■ WHAT TO WORK ON
Nothing except the pictures should be left out when you reproduce the listing exactly.

■ INFORMATION SHOWN
>>>

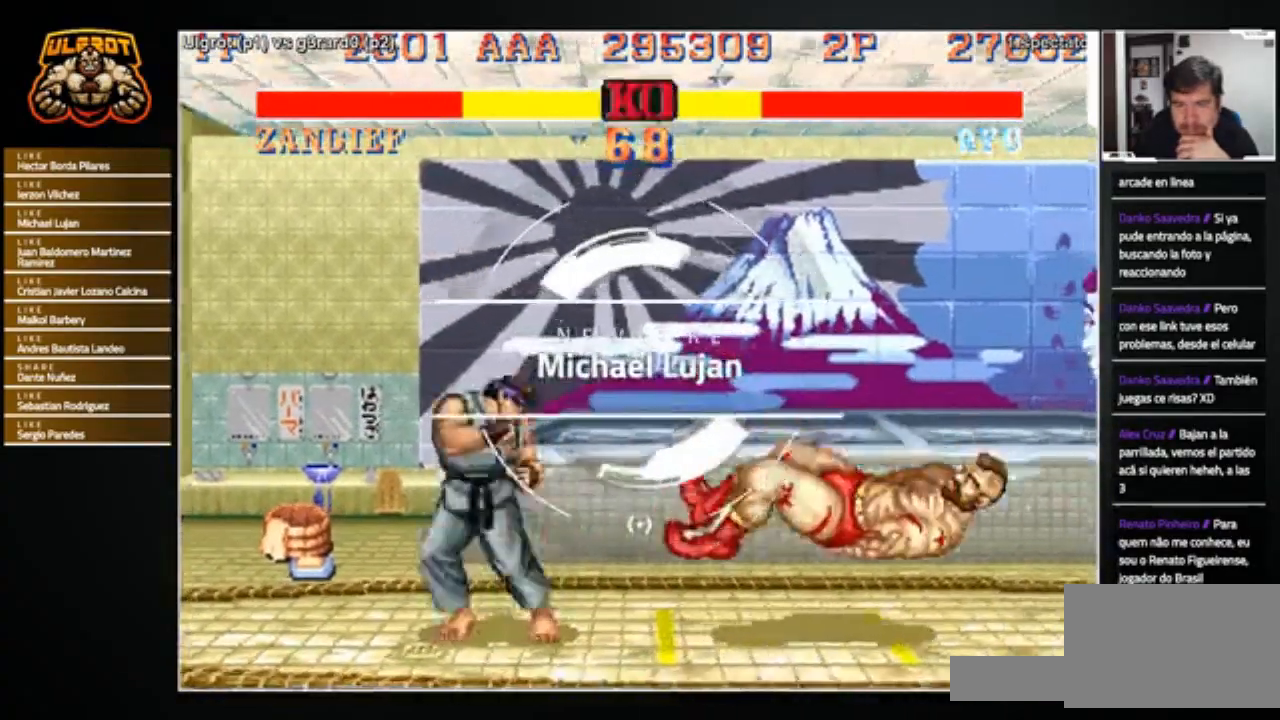
{"buttons": [], "left_stick": "center", "events": []}
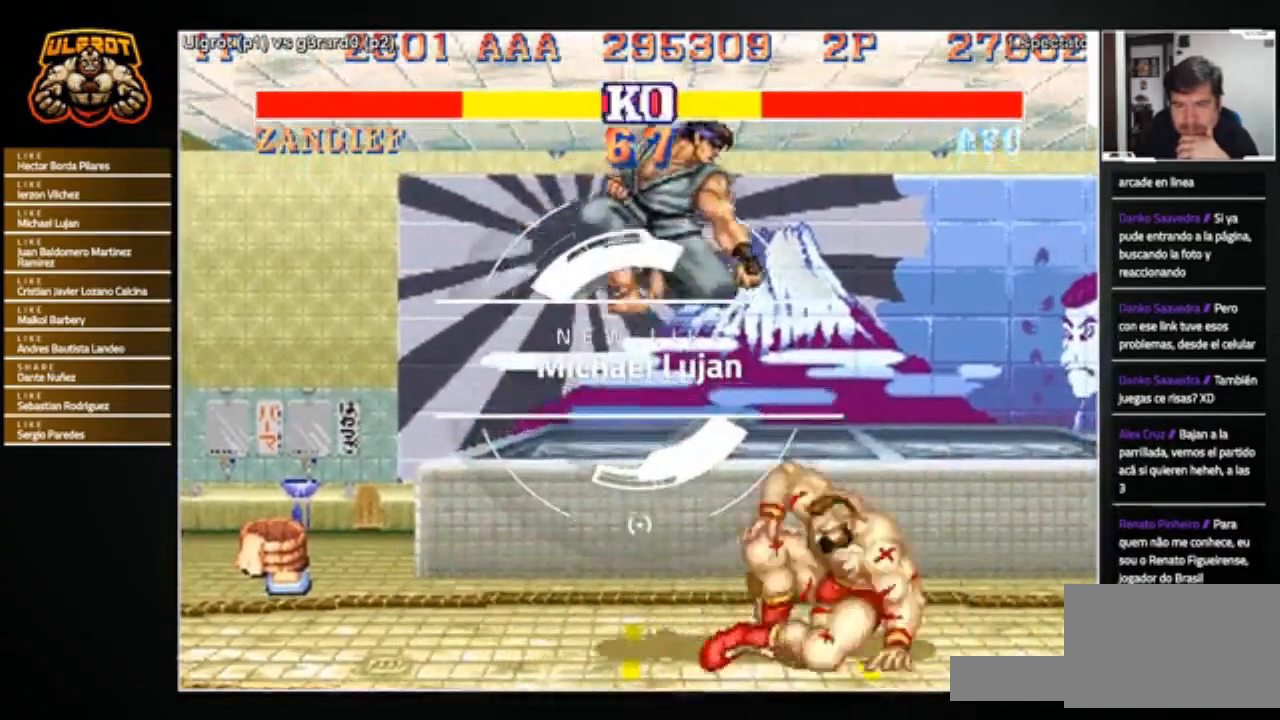
{"buttons": [], "left_stick": "down-right", "events": [[66, "left_stick", "right"], [233, "R1", "down"], [233, "SQUARE", "down"], [233, "TRIANGLE", "down"], [266, "R1", "up"], [266, "SQUARE", "up"], [266, "TRIANGLE", "up"], [333, "CROSS", "down"], [333, "L1", "down"], [333, "R1", "down"], [333, "SQUARE", "down"], [333, "TRIANGLE", "down"], [367, "CROSS", "up"], [367, "L1", "up"], [400, "R1", "up"], [400, "SQUARE", "up"], [400, "TRIANGLE", "up"], [433, "left_stick", "down-right"]]}
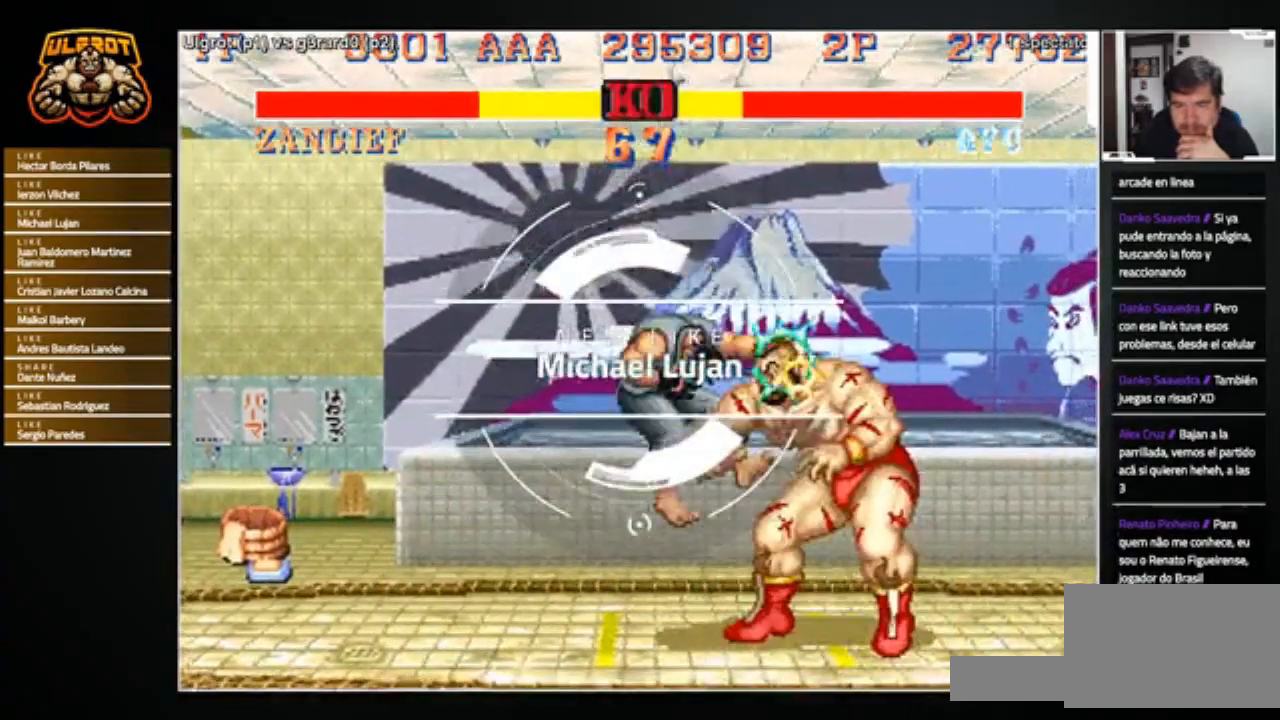
{"buttons": [], "left_stick": "left", "events": [[234, "left_stick", "left"]]}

<<<

■ SOLUTION TO THIS EXERCISE
{"buttons": [], "left_stick": "center", "events": []}
{"buttons": [], "left_stick": "down-right", "events": [[66, "left_stick", "right"], [233, "R1", "down"], [233, "SQUARE", "down"], [233, "TRIANGLE", "down"], [266, "R1", "up"], [266, "SQUARE", "up"], [266, "TRIANGLE", "up"], [333, "CROSS", "down"], [333, "L1", "down"], [333, "R1", "down"], [333, "SQUARE", "down"], [333, "TRIANGLE", "down"], [367, "CROSS", "up"], [367, "L1", "up"], [400, "R1", "up"], [400, "SQUARE", "up"], [400, "TRIANGLE", "up"], [433, "left_stick", "down-right"]]}
{"buttons": [], "left_stick": "left", "events": [[234, "left_stick", "left"]]}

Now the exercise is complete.